Write out the data once more, exactly as it reads.

────────────────────

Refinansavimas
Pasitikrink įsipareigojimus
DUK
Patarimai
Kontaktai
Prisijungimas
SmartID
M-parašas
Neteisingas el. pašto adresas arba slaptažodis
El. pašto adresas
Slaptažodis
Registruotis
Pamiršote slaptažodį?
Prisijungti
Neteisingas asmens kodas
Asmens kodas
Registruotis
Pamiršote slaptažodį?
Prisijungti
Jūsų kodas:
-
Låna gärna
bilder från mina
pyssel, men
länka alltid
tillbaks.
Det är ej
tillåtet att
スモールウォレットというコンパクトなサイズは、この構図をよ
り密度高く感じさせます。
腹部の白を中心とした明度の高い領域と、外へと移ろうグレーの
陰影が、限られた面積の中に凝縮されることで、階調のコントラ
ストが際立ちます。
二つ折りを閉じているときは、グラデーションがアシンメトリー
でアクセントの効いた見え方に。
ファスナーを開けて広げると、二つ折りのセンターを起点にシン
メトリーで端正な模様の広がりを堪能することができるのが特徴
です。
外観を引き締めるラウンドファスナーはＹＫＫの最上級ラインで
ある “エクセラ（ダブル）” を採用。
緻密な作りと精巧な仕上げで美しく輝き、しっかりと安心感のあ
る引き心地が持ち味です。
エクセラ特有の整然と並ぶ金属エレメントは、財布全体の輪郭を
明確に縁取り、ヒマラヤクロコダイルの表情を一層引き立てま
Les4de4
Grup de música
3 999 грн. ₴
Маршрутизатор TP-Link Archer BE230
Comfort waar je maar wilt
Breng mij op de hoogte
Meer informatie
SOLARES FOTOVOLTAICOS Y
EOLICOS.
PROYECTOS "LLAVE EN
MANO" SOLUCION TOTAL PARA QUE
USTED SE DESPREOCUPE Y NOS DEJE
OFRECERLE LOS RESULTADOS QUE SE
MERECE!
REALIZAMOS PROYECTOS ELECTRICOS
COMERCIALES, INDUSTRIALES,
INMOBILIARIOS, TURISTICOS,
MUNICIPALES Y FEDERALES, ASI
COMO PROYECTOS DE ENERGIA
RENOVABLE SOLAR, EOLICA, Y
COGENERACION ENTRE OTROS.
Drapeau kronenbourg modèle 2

────────────────────

■ **Response area**:
Refinansavimas
Pasitikrink įsipareigojimus
DUK
Patarimai
Kontaktai
Prisijungimas
SmartID
M-parašas
Neteisingas el. pašto adresas arba slaptažodis
El. pašto adresas
Slaptažodis
Registruotis
Pamiršote slaptažodį?
Prisijungti
Neteisingas asmens kodas
Asmens kodas
Registruotis
Pamiršote slaptažodį?
Prisijungti
Jūsų kodas:
-
Låna gärna
bilder från mina
pyssel, men
länka alltid
tillbaks.
Det är ej
tillåtet att
スモールウォレットというコンパクトなサイズは、この構図をよ
り密度高く感じさせます。
腹部の白を中心とした明度の高い領域と、外へと移ろうグレーの
陰影が、限られた面積の中に凝縮されることで、階調のコントラ
ストが際立ちます。
二つ折りを閉じているときは、グラデーションがアシンメトリー
でアクセントの効いた見え方に。
ファスナーを開けて広げると、二つ折りのセンターを起点にシン
メトリーで端正な模様の広がりを堪能することができるのが特徴
です。
外観を引き締めるラウンドファスナーはＹＫＫの最上級ラインで
ある “エクセラ（ダブル）” を採用。
緻密な作りと精巧な仕上げで美しく輝き、しっかりと安心感のあ
る引き心地が持ち味です。
エクセラ特有の整然と並ぶ金属エレメントは、財布全体の輪郭を
明確に縁取り、ヒマラヤクロコダイルの表情を一層引き立てま
Les4de4
Grup de música
3 999 грн. ₴
Маршрутизатор TP-Link Archer BE230
Comfort waar je maar wilt
Breng mij op de hoogte
Meer informatie
SOLARES FOTOVOLTAICOS Y
EOLICOS.
PROYECTOS "LLAVE EN
MANO" SOLUCION TOTAL PARA QUE
USTED SE DESPREOCUPE Y NOS DEJE
OFRECERLE LOS RESULTADOS QUE SE
MERECE!
REALIZAMOS PROYECTOS ELECTRICOS
COMERCIALES, INDUSTRIALES,
INMOBILIARIOS, TURISTICOS,
MUNICIPALES Y FEDERALES, ASI
COMO PROYECTOS DE ENERGIA
RENOVABLE SOLAR, EOLICA, Y
COGENERACION ENTRE OTROS.
Drapeau kronenbourg modèle 2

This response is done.